Passionné de cinéma, il y a eu un premier film cet été, dans des conditions difficiles aussi entre pass sanitaire etc..
On a eu pass sanitaire, restrictions, couvre feu. Il ne manquait plus qu’une météorite et on était bon. Et malgré ça, il a cartonné. Il a tellement cartonné que c’est le film Français le plus ?? . On a fait plus de 500 000, ce qui est énorme en cette période. On a tué tous les scores du film et c’est tellement fort que maintenant on me demande d’écrire tout de suite le 2. C’est formidable pour moi, je suis content, il va sortir en DVD à la fin du mois et je crois justement qu’on espère qu’il va avoir une nouvelle vie et là les gens vont pouvoir le prendre en DVD, en streaming. Il va être sur tous les sites pirates, on va pouvoir se l’envoyer.
Comment tu as vécu cette expérience, toi qui est un grand fan de cinéma ?
C’était génial de retrouver le public, c’était stressant de le faire dans ces conditions-là. Nous, on s’en sort plutôt super bien je dirais et là si on parle en terme de cinéma et d’enjeu, j’étais triste pour les autres. Nous, on est passé entre les gouttes sur le pass sanitaire. Le cinéma s’est écroulé et il y avait des gens qui avaient travaillés depuis 5 ans, 6 ans, 7 ans ou je ne sais pas combien, toutes ces équipes qui ont mis tant d’argent sur leur film et qui s’écroule à cause de ça, c’est assez terrible. Toi, tu te dis, je suis passé, malgré toutes les restrictions qu’on avait, on a réussi à faire un super score et ce qui s’est dit dans la profession c’est que le film aurait pu faire 1 million et demi voir plus. Maintenant, on ne va pas refaire l’histoire. Nous, on s’en sort super bien mais c’est vrai que pour la culture, ça fait mal. C’était une expérience géniale mais à la fois très bizarre.
Une suite à Opération Portugal
La suite c’est quoi ? La tournée, le spectacle, le cinéma de nouveau ?
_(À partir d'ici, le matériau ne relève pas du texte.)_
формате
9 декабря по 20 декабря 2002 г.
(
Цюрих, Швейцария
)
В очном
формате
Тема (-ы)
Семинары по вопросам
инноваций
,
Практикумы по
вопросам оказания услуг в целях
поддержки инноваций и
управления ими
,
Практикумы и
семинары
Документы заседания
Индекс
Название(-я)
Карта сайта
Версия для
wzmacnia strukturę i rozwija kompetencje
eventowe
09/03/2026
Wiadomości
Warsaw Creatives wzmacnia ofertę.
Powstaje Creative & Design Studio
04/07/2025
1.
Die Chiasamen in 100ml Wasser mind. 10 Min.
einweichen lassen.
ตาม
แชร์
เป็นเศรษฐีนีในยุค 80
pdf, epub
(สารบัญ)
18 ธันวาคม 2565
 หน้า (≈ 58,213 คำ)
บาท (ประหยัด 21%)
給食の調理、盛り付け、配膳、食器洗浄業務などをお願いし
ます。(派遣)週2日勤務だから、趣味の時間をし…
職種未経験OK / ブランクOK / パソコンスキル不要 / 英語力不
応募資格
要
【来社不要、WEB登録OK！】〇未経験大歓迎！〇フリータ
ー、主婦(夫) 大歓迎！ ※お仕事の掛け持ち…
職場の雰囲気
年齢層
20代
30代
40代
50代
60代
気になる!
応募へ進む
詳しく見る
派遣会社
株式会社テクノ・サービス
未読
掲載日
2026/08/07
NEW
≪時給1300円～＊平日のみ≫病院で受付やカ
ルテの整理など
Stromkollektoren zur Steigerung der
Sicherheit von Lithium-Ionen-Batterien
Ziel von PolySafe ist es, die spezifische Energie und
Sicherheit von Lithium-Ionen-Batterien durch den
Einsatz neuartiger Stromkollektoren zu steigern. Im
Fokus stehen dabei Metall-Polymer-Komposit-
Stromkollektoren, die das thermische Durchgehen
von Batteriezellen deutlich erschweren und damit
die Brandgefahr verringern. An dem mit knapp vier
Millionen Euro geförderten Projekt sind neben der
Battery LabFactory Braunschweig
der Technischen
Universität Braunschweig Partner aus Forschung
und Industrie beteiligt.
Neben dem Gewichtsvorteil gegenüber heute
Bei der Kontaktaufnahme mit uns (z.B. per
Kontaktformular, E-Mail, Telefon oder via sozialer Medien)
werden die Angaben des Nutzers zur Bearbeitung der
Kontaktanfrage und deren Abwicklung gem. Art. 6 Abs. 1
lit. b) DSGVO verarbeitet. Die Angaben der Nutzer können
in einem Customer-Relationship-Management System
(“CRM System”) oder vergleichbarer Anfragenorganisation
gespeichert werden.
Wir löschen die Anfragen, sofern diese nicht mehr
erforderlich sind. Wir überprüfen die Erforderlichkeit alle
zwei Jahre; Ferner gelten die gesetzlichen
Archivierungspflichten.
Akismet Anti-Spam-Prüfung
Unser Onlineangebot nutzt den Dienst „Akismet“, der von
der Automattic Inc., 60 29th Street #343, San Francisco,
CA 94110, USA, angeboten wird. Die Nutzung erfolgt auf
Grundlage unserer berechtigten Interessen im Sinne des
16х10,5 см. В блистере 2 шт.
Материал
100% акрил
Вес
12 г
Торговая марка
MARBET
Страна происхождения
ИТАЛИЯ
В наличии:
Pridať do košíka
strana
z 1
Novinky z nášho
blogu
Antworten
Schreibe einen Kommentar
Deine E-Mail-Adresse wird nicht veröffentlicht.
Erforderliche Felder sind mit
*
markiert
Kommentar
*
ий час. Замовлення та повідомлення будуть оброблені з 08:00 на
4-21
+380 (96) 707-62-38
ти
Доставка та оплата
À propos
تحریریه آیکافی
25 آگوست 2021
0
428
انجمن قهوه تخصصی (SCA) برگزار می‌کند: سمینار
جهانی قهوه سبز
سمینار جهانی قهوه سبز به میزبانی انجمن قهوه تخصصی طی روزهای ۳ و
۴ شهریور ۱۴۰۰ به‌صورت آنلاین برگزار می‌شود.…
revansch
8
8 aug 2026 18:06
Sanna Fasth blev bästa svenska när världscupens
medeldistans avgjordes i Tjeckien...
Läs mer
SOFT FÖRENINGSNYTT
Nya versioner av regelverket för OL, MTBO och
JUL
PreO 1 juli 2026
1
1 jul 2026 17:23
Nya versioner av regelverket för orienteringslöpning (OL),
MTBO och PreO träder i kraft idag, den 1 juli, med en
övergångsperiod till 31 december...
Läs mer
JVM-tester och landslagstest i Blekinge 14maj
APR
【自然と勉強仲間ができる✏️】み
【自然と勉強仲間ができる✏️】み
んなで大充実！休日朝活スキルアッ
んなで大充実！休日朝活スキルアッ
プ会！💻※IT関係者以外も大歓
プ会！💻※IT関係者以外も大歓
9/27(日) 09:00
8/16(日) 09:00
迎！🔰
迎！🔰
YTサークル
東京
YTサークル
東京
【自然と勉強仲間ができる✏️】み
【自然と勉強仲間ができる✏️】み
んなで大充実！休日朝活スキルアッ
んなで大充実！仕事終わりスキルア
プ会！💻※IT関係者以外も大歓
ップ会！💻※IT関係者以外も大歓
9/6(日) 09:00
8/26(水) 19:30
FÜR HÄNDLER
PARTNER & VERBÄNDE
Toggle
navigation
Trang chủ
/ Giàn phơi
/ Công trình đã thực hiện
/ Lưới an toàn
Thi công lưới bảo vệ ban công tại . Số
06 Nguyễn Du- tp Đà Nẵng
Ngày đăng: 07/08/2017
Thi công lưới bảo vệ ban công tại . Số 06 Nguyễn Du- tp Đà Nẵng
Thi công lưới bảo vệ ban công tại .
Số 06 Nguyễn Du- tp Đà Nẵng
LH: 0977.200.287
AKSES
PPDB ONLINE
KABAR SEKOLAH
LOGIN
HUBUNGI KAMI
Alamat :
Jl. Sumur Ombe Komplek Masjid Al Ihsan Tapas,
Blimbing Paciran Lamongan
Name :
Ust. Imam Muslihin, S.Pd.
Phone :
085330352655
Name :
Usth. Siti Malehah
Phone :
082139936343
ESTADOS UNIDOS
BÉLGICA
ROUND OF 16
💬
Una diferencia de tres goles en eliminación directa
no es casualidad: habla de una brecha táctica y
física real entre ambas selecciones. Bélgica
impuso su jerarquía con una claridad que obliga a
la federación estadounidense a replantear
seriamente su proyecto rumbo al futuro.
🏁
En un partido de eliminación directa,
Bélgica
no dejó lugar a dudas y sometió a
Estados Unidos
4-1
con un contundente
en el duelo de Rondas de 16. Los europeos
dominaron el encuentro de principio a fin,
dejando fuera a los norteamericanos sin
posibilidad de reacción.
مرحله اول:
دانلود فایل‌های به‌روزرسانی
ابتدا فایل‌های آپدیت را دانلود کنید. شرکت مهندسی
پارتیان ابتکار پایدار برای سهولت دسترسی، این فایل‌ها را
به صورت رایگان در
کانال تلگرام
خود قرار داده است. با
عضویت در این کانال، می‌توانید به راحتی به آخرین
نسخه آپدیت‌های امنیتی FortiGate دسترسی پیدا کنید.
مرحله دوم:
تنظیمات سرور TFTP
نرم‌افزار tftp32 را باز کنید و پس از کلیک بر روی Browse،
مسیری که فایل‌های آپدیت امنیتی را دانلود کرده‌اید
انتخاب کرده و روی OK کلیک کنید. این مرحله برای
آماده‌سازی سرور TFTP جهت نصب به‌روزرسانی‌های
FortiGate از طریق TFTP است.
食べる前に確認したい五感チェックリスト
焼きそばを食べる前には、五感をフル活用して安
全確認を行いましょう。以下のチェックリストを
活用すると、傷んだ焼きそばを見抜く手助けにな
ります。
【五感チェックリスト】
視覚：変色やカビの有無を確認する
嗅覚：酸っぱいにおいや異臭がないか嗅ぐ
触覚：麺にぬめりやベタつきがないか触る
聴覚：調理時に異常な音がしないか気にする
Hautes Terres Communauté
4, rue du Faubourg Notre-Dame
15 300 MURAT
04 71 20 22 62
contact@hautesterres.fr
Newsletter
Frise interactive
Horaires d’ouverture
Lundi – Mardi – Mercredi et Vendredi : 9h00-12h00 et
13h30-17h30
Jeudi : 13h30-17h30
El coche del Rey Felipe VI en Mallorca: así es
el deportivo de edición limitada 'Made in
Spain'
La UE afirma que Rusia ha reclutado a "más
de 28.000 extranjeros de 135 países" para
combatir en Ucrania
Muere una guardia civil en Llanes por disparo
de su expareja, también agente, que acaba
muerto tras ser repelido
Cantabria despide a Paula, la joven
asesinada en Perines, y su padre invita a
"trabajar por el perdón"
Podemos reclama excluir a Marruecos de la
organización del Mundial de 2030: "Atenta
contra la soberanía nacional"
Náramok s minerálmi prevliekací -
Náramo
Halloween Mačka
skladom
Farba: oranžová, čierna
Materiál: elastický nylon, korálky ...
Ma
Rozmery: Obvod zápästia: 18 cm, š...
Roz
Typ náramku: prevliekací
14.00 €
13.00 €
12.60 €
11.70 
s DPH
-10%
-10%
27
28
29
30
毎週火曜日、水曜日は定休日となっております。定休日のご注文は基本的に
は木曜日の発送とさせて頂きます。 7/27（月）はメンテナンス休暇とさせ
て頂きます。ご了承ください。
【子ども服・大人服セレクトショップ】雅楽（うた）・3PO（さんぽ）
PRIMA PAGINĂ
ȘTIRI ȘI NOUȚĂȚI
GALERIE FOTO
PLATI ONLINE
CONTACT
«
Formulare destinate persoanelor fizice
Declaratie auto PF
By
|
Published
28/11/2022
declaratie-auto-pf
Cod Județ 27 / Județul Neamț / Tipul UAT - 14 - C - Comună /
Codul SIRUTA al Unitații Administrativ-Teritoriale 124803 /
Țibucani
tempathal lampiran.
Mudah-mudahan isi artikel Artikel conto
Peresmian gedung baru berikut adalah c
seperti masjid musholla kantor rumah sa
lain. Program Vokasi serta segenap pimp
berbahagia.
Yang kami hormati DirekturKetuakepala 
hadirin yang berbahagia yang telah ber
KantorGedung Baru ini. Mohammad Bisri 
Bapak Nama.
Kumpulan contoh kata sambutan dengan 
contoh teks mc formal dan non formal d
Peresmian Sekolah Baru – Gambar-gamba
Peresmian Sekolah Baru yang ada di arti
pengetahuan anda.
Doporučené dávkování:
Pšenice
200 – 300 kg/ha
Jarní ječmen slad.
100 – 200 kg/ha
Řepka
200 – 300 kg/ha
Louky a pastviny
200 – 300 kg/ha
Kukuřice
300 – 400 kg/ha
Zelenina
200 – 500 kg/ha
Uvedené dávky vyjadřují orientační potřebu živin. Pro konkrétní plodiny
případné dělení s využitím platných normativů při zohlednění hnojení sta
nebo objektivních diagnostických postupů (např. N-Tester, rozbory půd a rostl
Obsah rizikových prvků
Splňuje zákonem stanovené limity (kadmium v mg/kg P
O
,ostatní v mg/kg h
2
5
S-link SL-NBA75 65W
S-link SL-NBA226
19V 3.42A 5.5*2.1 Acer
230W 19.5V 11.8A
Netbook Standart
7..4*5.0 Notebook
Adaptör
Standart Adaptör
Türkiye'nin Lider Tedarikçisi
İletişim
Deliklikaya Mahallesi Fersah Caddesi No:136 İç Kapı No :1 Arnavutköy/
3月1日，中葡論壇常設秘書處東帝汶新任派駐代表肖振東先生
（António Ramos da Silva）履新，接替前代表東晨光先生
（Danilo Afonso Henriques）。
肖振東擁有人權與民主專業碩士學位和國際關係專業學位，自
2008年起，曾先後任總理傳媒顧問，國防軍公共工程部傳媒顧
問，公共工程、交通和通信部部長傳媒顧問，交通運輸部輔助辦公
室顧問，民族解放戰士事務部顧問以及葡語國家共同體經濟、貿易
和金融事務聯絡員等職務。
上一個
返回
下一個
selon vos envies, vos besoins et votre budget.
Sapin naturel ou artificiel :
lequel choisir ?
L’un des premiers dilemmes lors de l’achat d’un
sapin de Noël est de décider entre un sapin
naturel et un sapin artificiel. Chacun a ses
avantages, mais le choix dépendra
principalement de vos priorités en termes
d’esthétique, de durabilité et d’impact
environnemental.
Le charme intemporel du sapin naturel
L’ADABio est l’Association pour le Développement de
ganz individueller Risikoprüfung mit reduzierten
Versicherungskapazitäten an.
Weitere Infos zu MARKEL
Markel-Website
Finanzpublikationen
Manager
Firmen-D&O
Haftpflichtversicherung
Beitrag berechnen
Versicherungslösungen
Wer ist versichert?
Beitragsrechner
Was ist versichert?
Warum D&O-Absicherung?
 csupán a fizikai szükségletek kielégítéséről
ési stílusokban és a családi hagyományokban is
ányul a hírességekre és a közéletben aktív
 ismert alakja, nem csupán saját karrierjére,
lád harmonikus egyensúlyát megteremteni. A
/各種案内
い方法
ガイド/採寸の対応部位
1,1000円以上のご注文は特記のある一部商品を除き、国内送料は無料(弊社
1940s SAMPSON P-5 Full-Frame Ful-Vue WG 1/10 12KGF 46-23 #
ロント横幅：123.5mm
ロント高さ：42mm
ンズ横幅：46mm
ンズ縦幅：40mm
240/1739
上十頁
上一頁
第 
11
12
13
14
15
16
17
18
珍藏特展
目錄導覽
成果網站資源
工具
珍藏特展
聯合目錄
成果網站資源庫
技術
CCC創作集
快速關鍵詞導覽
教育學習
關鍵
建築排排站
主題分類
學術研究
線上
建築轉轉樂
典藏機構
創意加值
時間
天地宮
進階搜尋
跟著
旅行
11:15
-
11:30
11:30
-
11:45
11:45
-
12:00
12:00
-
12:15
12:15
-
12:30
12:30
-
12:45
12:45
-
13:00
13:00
Le cinéma, puisqu’on m’a demandé tout de suite d’écrire la suite du film. Ca ne va pas se faire là tout de suite, mais ça va se faire. C’est important. Après, j’aimerais bien faire un autre film totalement diffèrent. Je prends ce qu’il y a en fait. La pandémie nous a tellement fait mal, mais à un point fou, que j’essaye de prendre les projets qui arrivent pour essayer de travailler quelque part. Parce que tu crains tellement que ça s’arrête. Donc je n’ai pas de plan de carrière, mon seul truc c’est de terminer ce spectacle et jouer au maximum, et ensuite ce film-là. J’ai créé en parallèle une pièce de théâtre que j’aimerai bien monter pour d’autres comédiens, et après j’aimerai bien reprendre mon sac à dos et repartir dans les petites salles. M’amuser, recréer un nouveau spectacle, me remettre en danger. A l’heure actuelle, je ne fais pas trop de plans sur la comète parce que tout va tellement vite.